Sfilare giusto per fare baldoria, tanto per fare casino, tanto per bloccare il traffico di Roma, alzare i livelli di smog, costringere migliaia di persone a stare a casa in attesa che la carnevalata finisca e si possa avere di nuovo a disposizione i mezzi pubblici e le strade percorribili; sfilare, in fondo, senza sapere nemmeno per chi e per cosa: a questo si è ridotto il Pride di Roma se è vero, come è vero, che la madrina della manifestazione, la cantante Rose Villain, a un certo punto, si è messa a sventolare la bandiera della Palestina.
Per carità: liberissima di farlo. Come liberissimi anche gli organizzatori di spegnere la musica per cinque minuti in onore delle vittime civili di Gaza. Ma di sicuro fuori logica rispetto al tema dei diritti della comunità lgbtqia+ che si rivendicavano.
Ad oggi, infatti, i palestinesi sono ostaggio di un gruppo terroristico che li utilizza come scudi umani in tempi di guerra, come purtroppo è questo che viviamo; e li massacra se mostrano un'inclinazione sessuale diversa da quella eterosessuale in tempi di pace.
Quel gruppo terroristico si chiama Hamas.
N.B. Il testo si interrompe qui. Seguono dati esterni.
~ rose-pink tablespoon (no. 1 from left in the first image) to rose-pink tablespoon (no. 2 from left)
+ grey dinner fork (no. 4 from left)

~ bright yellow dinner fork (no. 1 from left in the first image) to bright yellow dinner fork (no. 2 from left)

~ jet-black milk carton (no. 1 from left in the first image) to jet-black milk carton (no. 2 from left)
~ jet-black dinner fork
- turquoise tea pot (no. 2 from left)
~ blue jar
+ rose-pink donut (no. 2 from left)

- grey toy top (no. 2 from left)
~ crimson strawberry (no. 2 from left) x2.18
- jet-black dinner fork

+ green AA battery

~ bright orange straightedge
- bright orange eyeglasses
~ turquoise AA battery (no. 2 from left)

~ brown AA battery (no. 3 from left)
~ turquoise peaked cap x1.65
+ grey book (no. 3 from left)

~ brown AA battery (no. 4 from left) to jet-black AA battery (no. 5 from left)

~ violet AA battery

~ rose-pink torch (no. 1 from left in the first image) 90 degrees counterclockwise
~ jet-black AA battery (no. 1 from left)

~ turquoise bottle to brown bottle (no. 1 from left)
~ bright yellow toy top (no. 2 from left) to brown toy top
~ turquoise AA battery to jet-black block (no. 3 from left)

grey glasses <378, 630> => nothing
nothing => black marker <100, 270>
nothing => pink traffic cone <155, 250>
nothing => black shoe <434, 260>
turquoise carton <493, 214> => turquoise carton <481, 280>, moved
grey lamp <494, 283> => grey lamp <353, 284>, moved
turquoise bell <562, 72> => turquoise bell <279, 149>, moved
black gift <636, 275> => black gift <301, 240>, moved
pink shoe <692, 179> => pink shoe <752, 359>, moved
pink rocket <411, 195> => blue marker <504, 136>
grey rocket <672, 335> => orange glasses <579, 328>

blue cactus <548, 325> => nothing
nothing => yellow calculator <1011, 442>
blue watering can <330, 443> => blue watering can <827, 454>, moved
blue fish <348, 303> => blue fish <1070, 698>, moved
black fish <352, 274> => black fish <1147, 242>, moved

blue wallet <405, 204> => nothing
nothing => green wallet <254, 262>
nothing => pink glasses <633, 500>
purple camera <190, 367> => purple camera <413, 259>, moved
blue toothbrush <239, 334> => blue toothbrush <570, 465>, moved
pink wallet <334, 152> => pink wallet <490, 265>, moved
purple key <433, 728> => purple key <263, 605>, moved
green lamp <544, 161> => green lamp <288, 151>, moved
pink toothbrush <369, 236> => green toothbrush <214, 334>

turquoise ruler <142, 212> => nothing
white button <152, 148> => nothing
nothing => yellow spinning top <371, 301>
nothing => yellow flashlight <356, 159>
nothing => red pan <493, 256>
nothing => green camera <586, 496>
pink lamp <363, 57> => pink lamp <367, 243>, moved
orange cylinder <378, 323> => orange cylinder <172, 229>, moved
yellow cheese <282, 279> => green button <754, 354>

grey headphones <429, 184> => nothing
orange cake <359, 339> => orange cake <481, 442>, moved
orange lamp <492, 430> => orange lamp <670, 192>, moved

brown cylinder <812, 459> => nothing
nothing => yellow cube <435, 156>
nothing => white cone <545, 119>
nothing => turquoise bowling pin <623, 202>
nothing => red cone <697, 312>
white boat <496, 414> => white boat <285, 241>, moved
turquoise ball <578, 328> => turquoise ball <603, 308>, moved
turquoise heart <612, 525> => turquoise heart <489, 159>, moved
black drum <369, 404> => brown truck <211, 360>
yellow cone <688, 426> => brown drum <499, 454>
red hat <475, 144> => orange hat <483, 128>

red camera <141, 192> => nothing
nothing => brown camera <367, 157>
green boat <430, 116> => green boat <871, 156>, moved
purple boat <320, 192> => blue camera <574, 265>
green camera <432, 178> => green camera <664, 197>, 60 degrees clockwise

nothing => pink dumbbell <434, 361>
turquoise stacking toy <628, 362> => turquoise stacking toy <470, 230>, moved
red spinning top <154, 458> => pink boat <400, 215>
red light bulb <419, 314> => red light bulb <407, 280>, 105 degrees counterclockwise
Un'organizzazione di fondamentalisti islamici sunniti che ha governato e governa Gaza con il terrore della sharia, la legge islamica secondo la quale gli omosessuali vengono lapidati.
Viene spontaneo chiedersi, quindi, se tutto questo Rose Villain e i tanti manifestanti (1 milione per gli organizzatori, 30 mila per la questura) che anche ieri erano in piazza più pro-Pal che per le libertà individuali lo sapessero.
E tuttavia: Villain con la bandiera della Palestina non è stato l'unico episodio che fa pensare che, in fondo, il Pride romano sia stato solo l'ennesima occasione persa per la comunità lgbtqia+.
Perché la madrina di un Pride sventola la bandiera della Palestina senza contestare chi spadroneggia in quel territorio senza rispettare i diritti umani? Senza riflettere sul fatto che nella Palestina di Hamas i diritti della comunità lgbtqia+ che tanto rivendica e che tanto dice di avere a cuore non vengono rispettati?
Anche ieri i cori erano "free, free Palestine!". Ma si riferivano alla libertà da Israele, no dal gruppo terroristico che lapida gli omosessuali.
E quindi: il Pride di Roma edizione 2025 è nato male, tra le mille polemiche suscitate dal fatto di aver accettato come sponsor marchi accusati di finanziare Israele; ed è finito peggio, con le bandiere dei pro Pal che, evidentemente, anche Rose Villain ha sventolato semplicemente perché così fan tutti, sull'altare della cultura woke.
Sta di fatto che non solo le bandiere palestinesi sono sembrate fuori tema. La Lega, ad esempio, è insorta contro il carro che mostrava le sagome di Trump, Rowling, Netanyahu e Musk appese a testa in giù:
hanno denunciato i salviniani.
Un cartello in particolare, poi, ha disturbato Italo Bocchino, il direttore del Secolo d'Italia spesso ospite dei talk show per difendere le ragioni del centrodestra e del governo: c'era scritto "Più bocch*ni meno Bocchino". E il diretto interessato non l'ha lasciato cadere nel vuoto
Last but not least, poteva mancare chi gridava al pericolo-fascismo? Anche questa volta gli "antifascisti immaginari", per dirla con Antonio Padellaro, hanno risposto presente. Sebbene, Luxuria, a dire il vero, si sia riferita ad Orban che ha vietato il Pride programmato a Budapest per il prossimo 28 giugno
Il prossimo banco di prova per i politici italiani che si battono per i diritti lgbtqia+ è proprio nella capitale magiara. Lì, infatti, sono preannunciate delegazioni e leader del centrosinistra come Elly Schlein e Carlo Calenda. Per loro sarà un'opportunità di ritrovarsi su un tema condiviso. Ma senza bandiere della Palestina e cori pro-Hamas.